FIG. 8 illustrates a sensing system 100-1 and a relay system 200-1 according to an embodiment of the inventive concept. Components described with reference to FIGS. 1 and 2 are denoted by the same reference numerals, and descriptions thereof will be omitted.
Referring to FIGS. 1, 2 and 8, the sensing system 100-1 may include a plurality of sensing units. In FIG. 8, five sensing units are illustrated by way of example, but the inventive concept is not limited thereto.
Each of the plurality of sensing units may have different address information. Each of the plurality of sensing units may transmit alarm information including the address information to the relay system 200-1 when detecting a fire.

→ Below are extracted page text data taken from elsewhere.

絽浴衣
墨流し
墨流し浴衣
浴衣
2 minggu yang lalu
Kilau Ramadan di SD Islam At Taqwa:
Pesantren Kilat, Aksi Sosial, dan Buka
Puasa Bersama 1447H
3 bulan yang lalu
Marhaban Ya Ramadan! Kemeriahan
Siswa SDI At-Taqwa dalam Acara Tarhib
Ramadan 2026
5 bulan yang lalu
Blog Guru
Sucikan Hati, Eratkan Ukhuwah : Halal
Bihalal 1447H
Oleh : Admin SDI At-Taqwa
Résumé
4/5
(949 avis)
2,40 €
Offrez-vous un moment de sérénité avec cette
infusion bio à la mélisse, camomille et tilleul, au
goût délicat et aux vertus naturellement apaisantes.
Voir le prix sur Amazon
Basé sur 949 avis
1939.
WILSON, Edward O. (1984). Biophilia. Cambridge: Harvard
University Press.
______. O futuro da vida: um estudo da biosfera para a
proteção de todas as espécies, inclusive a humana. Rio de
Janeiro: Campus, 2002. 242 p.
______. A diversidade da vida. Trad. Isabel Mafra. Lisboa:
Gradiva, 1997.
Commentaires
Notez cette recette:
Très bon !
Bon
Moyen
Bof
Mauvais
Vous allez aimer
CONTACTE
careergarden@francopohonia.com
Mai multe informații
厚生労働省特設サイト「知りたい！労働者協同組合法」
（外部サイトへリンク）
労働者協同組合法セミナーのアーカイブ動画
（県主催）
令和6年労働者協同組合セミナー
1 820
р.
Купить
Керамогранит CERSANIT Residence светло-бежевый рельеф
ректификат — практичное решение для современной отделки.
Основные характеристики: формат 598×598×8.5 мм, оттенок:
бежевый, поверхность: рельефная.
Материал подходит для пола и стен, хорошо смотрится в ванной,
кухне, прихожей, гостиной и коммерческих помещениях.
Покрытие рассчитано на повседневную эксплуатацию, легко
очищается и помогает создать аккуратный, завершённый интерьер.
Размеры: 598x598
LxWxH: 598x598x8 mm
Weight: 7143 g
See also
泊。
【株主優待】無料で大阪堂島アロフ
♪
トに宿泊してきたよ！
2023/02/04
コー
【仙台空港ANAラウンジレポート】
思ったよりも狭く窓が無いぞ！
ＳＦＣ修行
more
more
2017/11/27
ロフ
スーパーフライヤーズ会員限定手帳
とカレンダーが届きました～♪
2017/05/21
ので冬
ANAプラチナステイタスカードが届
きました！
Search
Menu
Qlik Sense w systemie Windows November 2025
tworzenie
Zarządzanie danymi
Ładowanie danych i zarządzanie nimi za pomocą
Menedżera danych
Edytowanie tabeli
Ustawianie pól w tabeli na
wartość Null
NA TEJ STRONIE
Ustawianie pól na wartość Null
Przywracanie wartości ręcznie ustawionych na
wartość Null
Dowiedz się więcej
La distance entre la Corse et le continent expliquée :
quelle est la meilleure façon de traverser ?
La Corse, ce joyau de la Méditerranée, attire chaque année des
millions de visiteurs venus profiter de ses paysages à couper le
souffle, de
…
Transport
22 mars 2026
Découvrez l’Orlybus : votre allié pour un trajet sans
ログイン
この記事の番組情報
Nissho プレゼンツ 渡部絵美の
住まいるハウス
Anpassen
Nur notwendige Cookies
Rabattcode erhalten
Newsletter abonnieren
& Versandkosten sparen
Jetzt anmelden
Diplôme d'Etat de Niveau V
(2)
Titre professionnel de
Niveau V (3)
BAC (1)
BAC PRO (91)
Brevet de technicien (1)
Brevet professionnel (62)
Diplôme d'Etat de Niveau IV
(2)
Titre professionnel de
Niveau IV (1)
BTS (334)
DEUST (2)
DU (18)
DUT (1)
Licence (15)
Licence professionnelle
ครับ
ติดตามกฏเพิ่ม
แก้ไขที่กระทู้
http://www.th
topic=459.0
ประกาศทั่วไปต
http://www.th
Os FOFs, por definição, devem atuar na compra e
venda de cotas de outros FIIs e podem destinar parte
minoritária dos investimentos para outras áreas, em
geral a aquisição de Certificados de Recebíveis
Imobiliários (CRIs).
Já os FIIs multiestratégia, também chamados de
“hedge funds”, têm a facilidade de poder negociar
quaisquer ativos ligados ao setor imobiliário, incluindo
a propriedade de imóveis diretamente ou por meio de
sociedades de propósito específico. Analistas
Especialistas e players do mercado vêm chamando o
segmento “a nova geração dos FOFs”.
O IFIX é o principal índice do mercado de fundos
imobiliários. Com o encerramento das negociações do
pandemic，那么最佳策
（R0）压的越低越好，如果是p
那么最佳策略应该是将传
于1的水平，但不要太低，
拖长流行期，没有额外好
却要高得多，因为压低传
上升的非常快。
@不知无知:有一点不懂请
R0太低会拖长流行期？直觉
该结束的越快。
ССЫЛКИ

The plurality of sensing units may include at least one first sensing unit 110-1 a and at least one second sensing unit 110-1 b. For example, the number of the second sensing units 110-1 b may be greater than the number of the first sensing units 110-1 a. In FIG. 8, one first sensing unit 110-1 a and four second sensing units 110-1 b are illustrated by way of example, but the inventive concept is not limited thereto.
The first sensing unit 110-1 a may transmit the first sensing signal SG-1 including the alarm information only to the relay system 200-1. The first sensing signal SG-1 may not be transmitted to the plurality of sensing units.
Since the first sensing signal SG-1 transmitted from the first sensing unit 110-1 a does not receive signal interference, accuracy and transmission rate of information transmitted to the relay system 200-1 may be increased.
The second sensing unit 110-1 b may transmit the second sensing signal SG-2 including the alarm information only to at least one adjacent sensing unit among the plurality of sensing units. The second sensing signal SG-2 may not be transmitted to the relay system 200-1.
The second sensing signal SG-2 transmitted from the second sensing unit 110-1 b is transmitted only to the adjacent at least one sensing unit so that signal interference and power consumption may be reduced by reducing the amount of transmitted signals. According to the inventive concept, when implementing a fire alarm system FAS (refer to FIG. 1), each of the plurality of sensing systems may include at least one first sensing unit 110-1 a and at least one second sensing unit 110-1 b. Alarm information may be stably transmitted due to the operations of the first sensing unit 110-1 a and the second sensing unit 110-1 b. Therefore, it is possible to provide a fire alarm system with improved reliability.
Although described above with reference to a preferred embodiment of the inventive concept, a person skilled in the relevant technical field or a person having ordinary knowledge in the relevant technical field will be appreciated that various modifications and changes may be made to the inventive concept without departing from the spirit and scope of the inventive concept described in the claims to be described later. Accordingly, the technical scope of the inventive concept should not be limited to the contents described in the detailed description of the specification, but should be defined by the claims.
INDUSTRIAL APPLICABILITY
In the fire alarm system, even when a malfunction occurs in the relay system, notifying the party of the occurrence of a fire may improve the reliability of the fire alarm system. Therefore, the inventive concept related to a fire alarm system has high industrial applicability.